I tend to think of wasted energy in two broad categories:

1. Inefficiencies in the design and use of all of our gadgets.

2. The more personal “spent most of the afternoon running around trying to find or fix—fill-in-thing-you-couldn’t-find-or-fix-last-week. . .” In that latter category, the issue is more time, irritation, some part of the lining of my stomach, and perhaps the heat loss from those little wisps of steam that come off my head both during and after a rollicking afternoon pacing my living room while on the phone with customer service or tech support people who are busily not addressing my issue.

On the one hand, the idea that we should be recapturing energy from our own activity sounds slightly silly and slightly Tom Swift-like. How much energy could you get, how would you get it, and what’s the point? On the other hand, it’s more energy than you think, and we can get some of it back.

Light, Heat, and Motion. . .

The logical place to start, for Homo Electronicus is the welter of portable electronic devices on which many of us have come to rely: laptop, cell phone, PDA, music player, electronic games, GPS, cameras of various kinds, etc. You come home and—if you want things to work tomorrow—you plug in. And if you commit heavy usage on the road (in your car, on a plane, in your off-grid cabin in the woods) you get that sinking feeling and the cartoon wah-wah-wah-waaaaah sound as you watch the display of your favorite device blink out.

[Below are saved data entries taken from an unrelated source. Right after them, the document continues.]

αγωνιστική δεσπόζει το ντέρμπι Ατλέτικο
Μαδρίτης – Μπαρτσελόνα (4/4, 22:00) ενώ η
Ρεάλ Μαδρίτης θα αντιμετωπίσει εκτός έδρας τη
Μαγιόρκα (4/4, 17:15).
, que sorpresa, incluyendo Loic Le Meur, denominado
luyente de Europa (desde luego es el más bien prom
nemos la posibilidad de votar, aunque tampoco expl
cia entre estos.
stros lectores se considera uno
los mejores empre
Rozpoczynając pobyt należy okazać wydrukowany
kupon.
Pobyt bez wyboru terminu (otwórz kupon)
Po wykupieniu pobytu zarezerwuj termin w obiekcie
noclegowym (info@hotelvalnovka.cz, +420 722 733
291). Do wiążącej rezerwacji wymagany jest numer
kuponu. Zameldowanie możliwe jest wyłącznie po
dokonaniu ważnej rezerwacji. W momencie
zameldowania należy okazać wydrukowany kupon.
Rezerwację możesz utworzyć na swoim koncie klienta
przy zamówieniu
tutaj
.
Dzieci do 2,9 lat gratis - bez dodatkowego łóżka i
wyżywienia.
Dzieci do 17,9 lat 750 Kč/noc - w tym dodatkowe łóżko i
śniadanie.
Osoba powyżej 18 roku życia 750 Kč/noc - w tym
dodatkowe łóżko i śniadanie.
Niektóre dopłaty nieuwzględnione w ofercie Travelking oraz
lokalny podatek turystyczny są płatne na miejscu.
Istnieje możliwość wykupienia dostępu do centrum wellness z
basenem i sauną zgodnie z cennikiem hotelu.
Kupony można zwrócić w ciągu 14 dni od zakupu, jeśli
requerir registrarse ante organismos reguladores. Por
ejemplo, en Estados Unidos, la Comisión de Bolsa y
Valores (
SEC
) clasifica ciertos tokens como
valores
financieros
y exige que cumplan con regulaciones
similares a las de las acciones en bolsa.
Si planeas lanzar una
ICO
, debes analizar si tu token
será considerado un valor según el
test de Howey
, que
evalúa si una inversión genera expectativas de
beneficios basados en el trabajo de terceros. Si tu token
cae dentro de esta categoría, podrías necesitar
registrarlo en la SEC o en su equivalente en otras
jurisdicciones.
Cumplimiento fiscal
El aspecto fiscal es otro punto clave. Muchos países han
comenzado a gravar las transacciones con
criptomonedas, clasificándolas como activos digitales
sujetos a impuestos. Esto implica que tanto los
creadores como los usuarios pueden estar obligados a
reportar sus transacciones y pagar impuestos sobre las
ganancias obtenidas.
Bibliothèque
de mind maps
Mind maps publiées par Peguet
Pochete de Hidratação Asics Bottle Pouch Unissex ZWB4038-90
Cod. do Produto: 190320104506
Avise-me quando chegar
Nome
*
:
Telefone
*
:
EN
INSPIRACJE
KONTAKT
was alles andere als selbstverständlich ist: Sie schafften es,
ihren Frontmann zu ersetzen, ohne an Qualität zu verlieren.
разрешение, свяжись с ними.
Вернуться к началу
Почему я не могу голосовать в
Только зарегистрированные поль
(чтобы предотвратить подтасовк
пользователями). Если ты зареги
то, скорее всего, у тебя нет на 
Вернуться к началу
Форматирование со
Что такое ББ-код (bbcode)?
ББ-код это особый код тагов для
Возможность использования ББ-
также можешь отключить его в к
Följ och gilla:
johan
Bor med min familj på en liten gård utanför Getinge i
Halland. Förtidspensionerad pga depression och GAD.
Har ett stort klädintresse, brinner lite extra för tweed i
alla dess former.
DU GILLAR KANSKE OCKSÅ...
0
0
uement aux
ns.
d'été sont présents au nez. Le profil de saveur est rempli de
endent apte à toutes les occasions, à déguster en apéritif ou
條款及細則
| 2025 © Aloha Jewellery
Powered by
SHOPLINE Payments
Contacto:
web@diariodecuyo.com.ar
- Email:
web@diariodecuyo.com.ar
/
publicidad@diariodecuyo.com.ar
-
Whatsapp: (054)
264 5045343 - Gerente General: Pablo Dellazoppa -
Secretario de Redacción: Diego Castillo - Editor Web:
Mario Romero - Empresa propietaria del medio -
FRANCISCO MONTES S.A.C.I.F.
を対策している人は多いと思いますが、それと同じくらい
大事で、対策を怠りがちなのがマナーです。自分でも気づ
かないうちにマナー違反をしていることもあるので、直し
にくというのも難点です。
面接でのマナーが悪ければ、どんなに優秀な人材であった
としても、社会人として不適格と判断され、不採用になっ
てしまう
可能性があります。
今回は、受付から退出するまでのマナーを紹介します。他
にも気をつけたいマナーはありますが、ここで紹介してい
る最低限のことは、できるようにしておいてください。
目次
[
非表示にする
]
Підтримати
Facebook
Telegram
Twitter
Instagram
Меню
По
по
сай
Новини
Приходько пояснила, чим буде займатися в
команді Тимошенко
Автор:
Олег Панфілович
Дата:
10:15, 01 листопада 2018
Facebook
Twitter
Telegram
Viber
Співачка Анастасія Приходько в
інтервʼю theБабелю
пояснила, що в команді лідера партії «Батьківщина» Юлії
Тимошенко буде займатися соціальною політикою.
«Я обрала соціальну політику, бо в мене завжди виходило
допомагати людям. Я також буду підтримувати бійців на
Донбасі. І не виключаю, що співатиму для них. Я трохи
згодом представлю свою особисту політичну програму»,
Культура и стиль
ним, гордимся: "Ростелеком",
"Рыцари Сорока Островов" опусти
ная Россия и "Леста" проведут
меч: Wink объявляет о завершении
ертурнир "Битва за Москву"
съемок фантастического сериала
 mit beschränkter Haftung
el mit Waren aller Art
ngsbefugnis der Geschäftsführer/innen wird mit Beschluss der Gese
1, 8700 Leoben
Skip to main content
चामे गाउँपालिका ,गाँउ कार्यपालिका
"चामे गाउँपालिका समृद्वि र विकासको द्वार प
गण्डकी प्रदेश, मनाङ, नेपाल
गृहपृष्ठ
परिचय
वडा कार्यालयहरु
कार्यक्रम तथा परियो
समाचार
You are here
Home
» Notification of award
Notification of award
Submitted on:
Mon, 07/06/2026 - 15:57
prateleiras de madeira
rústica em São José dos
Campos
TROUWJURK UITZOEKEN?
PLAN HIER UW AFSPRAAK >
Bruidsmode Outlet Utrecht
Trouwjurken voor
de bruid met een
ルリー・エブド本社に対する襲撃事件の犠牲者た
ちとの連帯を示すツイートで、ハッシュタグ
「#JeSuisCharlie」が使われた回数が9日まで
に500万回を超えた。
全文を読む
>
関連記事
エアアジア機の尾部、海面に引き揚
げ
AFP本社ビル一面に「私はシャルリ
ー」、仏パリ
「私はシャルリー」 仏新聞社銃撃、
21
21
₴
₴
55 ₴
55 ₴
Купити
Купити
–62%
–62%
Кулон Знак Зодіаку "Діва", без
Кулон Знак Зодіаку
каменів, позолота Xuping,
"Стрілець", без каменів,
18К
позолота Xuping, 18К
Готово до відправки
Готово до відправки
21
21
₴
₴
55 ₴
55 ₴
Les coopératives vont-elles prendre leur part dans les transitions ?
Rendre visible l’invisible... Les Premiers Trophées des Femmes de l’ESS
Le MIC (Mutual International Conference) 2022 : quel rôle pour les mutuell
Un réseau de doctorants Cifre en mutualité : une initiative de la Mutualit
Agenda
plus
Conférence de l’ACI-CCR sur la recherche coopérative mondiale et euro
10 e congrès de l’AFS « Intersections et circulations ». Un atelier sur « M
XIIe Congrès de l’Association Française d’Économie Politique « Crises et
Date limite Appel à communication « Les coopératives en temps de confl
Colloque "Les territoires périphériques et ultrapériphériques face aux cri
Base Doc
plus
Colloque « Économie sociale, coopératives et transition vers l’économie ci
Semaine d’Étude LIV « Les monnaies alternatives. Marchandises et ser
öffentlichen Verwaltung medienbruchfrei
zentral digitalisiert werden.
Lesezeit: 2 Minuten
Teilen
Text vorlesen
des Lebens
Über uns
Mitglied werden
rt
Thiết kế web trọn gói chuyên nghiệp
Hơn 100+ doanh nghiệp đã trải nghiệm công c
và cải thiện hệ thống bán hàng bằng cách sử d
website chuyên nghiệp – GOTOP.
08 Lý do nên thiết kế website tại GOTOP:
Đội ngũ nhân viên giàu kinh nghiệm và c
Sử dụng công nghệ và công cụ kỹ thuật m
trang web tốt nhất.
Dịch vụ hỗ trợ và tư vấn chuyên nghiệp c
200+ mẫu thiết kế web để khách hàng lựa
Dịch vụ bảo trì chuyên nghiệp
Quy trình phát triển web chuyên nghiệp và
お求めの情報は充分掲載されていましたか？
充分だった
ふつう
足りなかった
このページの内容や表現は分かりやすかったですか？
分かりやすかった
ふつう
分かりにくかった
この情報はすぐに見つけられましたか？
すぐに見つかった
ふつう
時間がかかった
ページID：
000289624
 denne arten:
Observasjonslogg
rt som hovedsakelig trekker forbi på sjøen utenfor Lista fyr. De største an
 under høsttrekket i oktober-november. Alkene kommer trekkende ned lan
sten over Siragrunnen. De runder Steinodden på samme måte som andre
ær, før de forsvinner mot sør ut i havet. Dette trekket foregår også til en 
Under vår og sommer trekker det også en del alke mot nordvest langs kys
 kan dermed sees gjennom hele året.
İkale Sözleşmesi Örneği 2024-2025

Doesn’t seem like those things would cost much energy but they get us in a couple of ways: not least, most of the charging devices we use are vampires, they are leaking small amounts of energy all the time. Adds up. Like the dripping faucet that costs you four bazillion gallons of water over the course of a year.

You can find portable solar re-charging devices to jack into and they are getting cheaper and easier to find. For the lazy environmentalist, however, they require a few too many steps—something else you have to remember to bring with you, then you have to figure out where to position the thing in the sun for a few hours.

More appealing, to me, are the pocket books, backpacks, or even clothing with built in solar cells: charge-on-the-go Geek Chic. More subtle, sophisticated (and doubtless expensive) options that concentrate on harvesting power from body heat and normal movement are being researched by NASA, among others. We are the batteries. . . here comes The Matrix.

Meanwhile back at the ranch. . .

While I’m pacing and fuming, I’d like my shoes to be generating a little power for me and I don’t see why my house can’t be giving back some energy via the floor. And when I’m in my basement, peddling off some frustration on the exercise bike, that ought to be generating electricity too, like Edward G. Robinson in Soylent Green.

I understand that for a lot of people most of this sounds something between geeky or pointless. Regarding the latter matter, I would simply point to the Starbucks Equation: $4/day doesn’t feel like much for an elegant cup of coffee, but by the end of the year that adds up to almost $1500.

Have to stop concentrating on the drops and look at the bucket.